Wilsons essentially argue under these assignments of error that the evidentiary matters supporting and opposing the Bank’s motion for a summary judgment created an issue of material fact. They argue that there was nothing in the notes, or elsewhere, to show that the Bank or the Wilsons intended to treat the future advance notes as secured under the mortgage. Intent is a question of fact, and therefore a material issue. They correctly conclude that the burden is upon the Bank to establish the absence of material fact, and since it has not done so, the motion for summary judgment should have been denied.

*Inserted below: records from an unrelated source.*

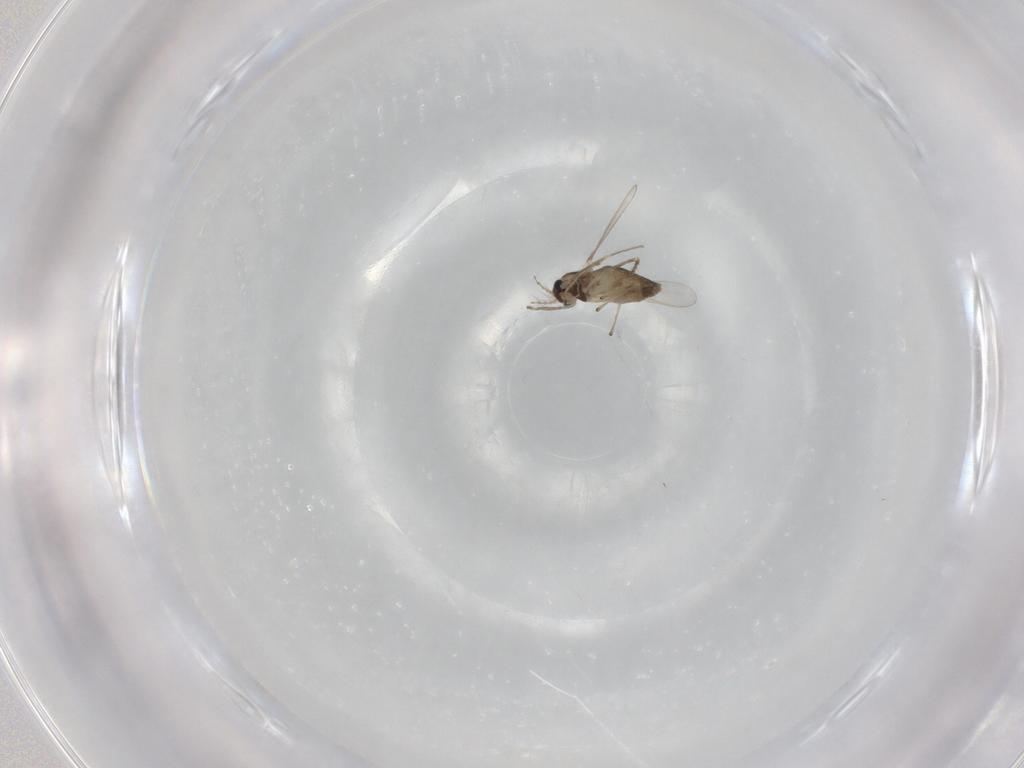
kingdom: Animalia
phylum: Arthropoda
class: Insecta
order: Diptera
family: Chironomidae
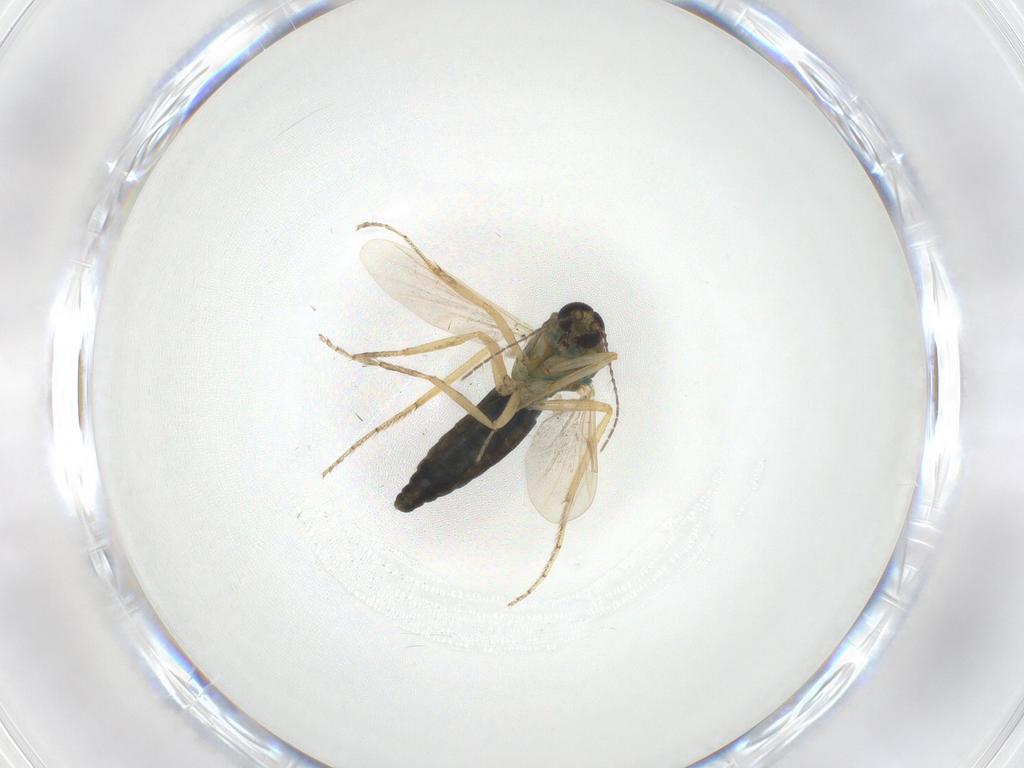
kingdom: Animalia
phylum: Arthropoda
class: Insecta
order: Diptera
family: Ceratopogonidae
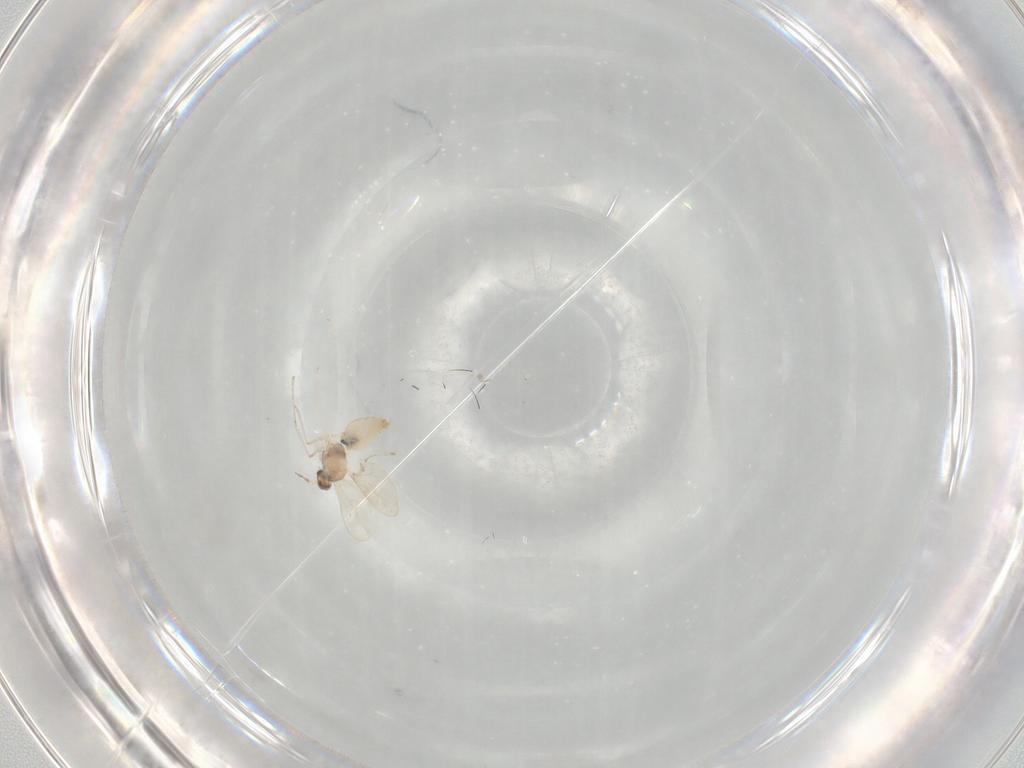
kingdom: Animalia
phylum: Arthropoda
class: Insecta
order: Diptera
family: Cecidomyiidae
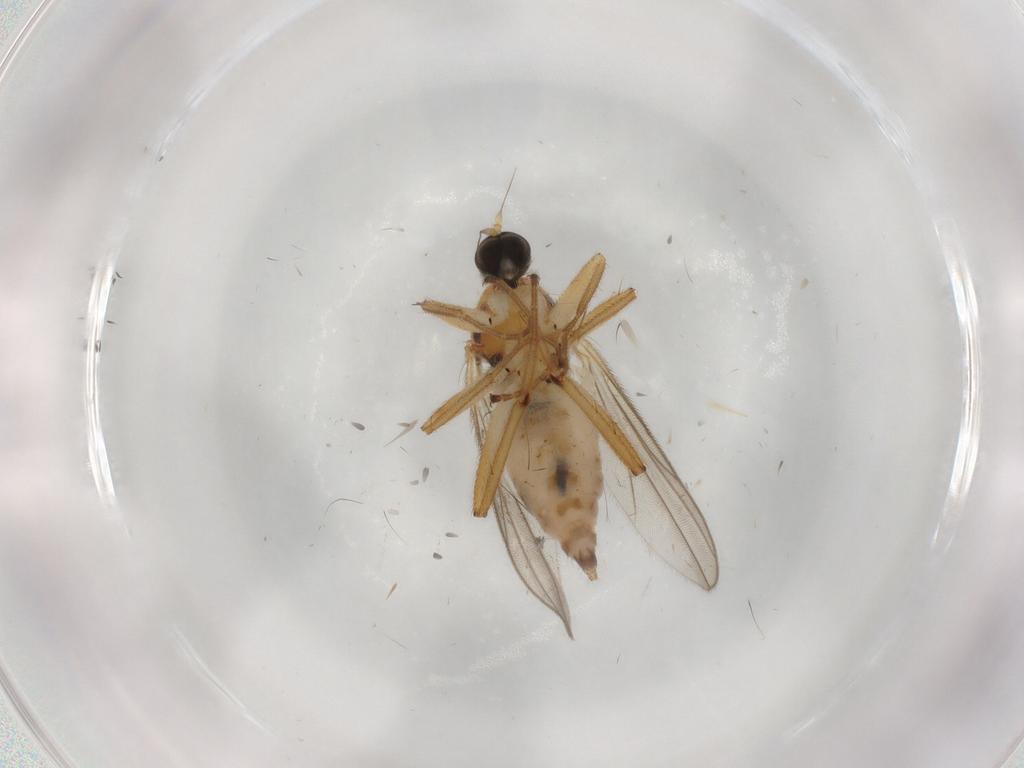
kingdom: Animalia
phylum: Arthropoda
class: Insecta
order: Diptera
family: Hybotidae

As pointed out by the Wilsons, some cases have expressed certain limitations to the enforcibility of future advance clauses. One limitation occurs when there is no obligation on the part of the mortgagee to make future advances; they are optional. If the mortgagee has actual knowledge of subsequent encumbrances or conveyances of the mortgaged premises before making the advances, his lien is not enforcible as against such subsequent encumbrances or conveyances. Brinkmeyer, supra: Schmidt, supra. Another instance is that it is essential that the character of the debt and the extent of the encumbrances be defined with such reasonable certainty so as to preclude the parties from substituting other debts than those described, thereby making the mortgagee a mere cover for the perpetration of fraud upon creditors. Bowen, supra; New, supra. In the former case, the court used the language that “whether the two notes named ... are secured by the mortgage can be determined by the evidence when the case is tried”. Bowen, supra, 140 Ind. at 398, 39 N.E. 860.

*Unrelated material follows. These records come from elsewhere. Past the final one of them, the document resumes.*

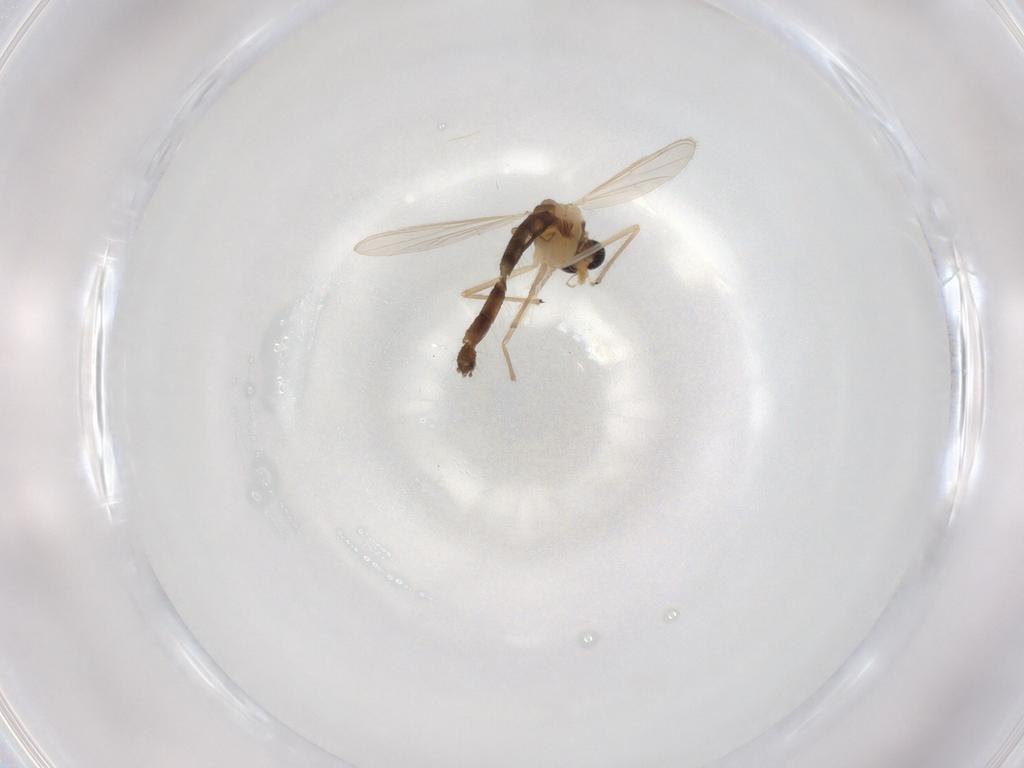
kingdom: Animalia
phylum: Arthropoda
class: Insecta
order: Diptera
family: Chironomidae
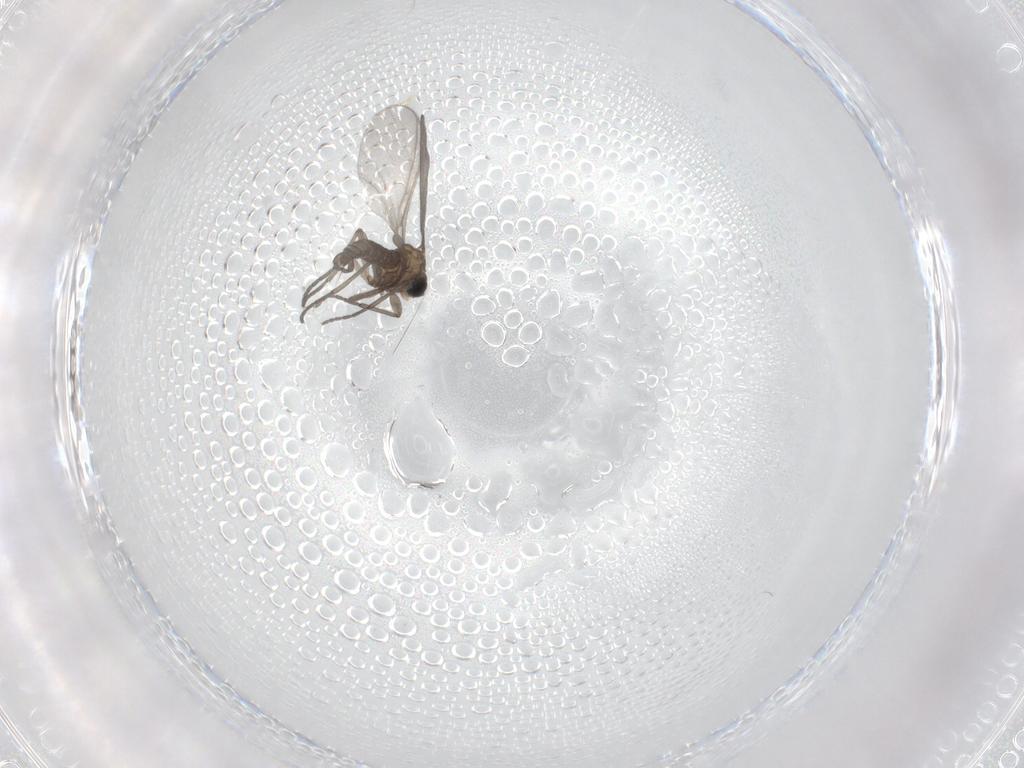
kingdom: Animalia
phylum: Arthropoda
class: Insecta
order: Diptera
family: Sciaridae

The limitations expressed in the above cases concern only the protection of subsequent creditors, transferees and en-cumbrancers who have no knowledge or notice of the future advance and have nothing to do with the rights between the contracting parties. Here, there are no intervening transferees, encumbrancers, or creditors. Wilsons executed the mortgage containing the future advance clause and the future advance notes. There is no evi-dentiary material on hand which indicates that Wilsons were incompetent, that there was a mistake, or that the Bank misrepresented the transaction. The Indiana authorities are clear that future advance clauses are valid and the Bank, subject to the above mentioned limitations, has as valid a lien for the future advances as it does for the original note. The Wilsons are bound by their instruments and may not defeat them by a private, unexpressed intent. Reagan v. Dugan, (1942) 112 Ind. App. 479, 41 N.E.2d 841. W.T. Rawleigh Co. v. Snider, (1935) 207 Ind. 686, 194 N.E. 356.

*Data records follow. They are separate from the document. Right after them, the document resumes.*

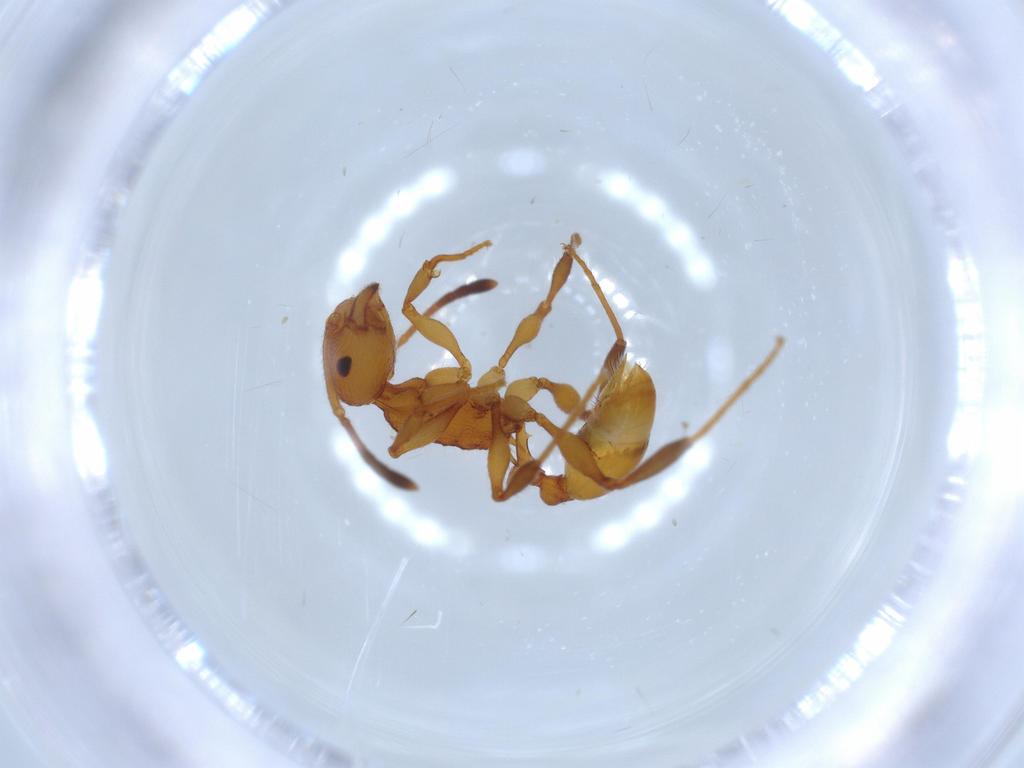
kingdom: Animalia
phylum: Arthropoda
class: Insecta
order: Hymenoptera
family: Formicidae
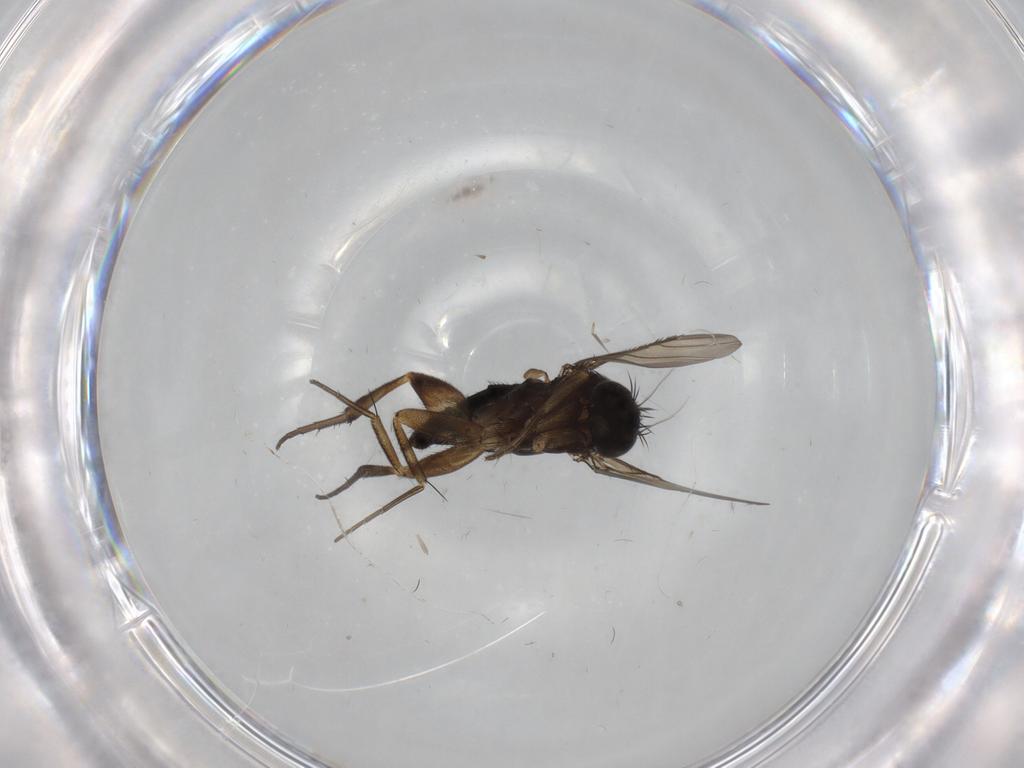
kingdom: Animalia
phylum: Arthropoda
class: Insecta
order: Diptera
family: Phoridae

For the above reasons, this cause is affirmed.

Judgment affirmed.

ROBERTSON and RATLIFF, JJ„ concur. 
      
      . The extent of a bankruptcy court’s jurisdiction is a matter somewhat in flux at the present time. Before the Bankruptcy Act of 1978, which became effective October 1, 1979, the bankruptcy courts were, as explained above, vested with summary jurisdiction. However, the jurisdiction of the bankruptcy courts created by the Act was much broader than that exercised under the previous system. Northern Pipe Line Construction Co. v. Marathon Pipeline Co., (1982) 458 U.S. 50, 102 S.Ct. 2858, 73 L.Ed.2d 598. "Eliminating the distinction between ‘summary’ and ‘plenary’ jurisdiction, the Act grants the new courts jurisdiction over ‘all civil proceedings arising under Title II ... or arising in or related to cases under Title 11’.” Northern Pipe Line, supra, at 54, 102 S.Ct. at 2862, citing 28 U.S.C., Sec. 1471(b) (original emphasis). Since Wilsons filed bankruptcy on December 8, 1980, their proceeding was conducted under the bankruptcy court’s expanded grant of jurisdiction pursuant to the 1978 Act. The liberalized jurisdiction of the bankruptcy courts was short-lived though; the Northern Pipe Line decision determined the Act in violation of Article III of the U.S. Constitution in that "the judicial power of the United States must be vested in courts whose judges enjoy the protections and safeguards specified in that Article”. Id. at 62, 102 S.Ct. at 2867. The Supreme Court held, however, that their decision in Northern Pipe Line applied only prospectively, since a retroactive application of the holding would cause substantial hardship to litigants who had relied upon the Act’s vesting of expanded jurisdiction. Id. at 88, 102 S.Ct. at 2880.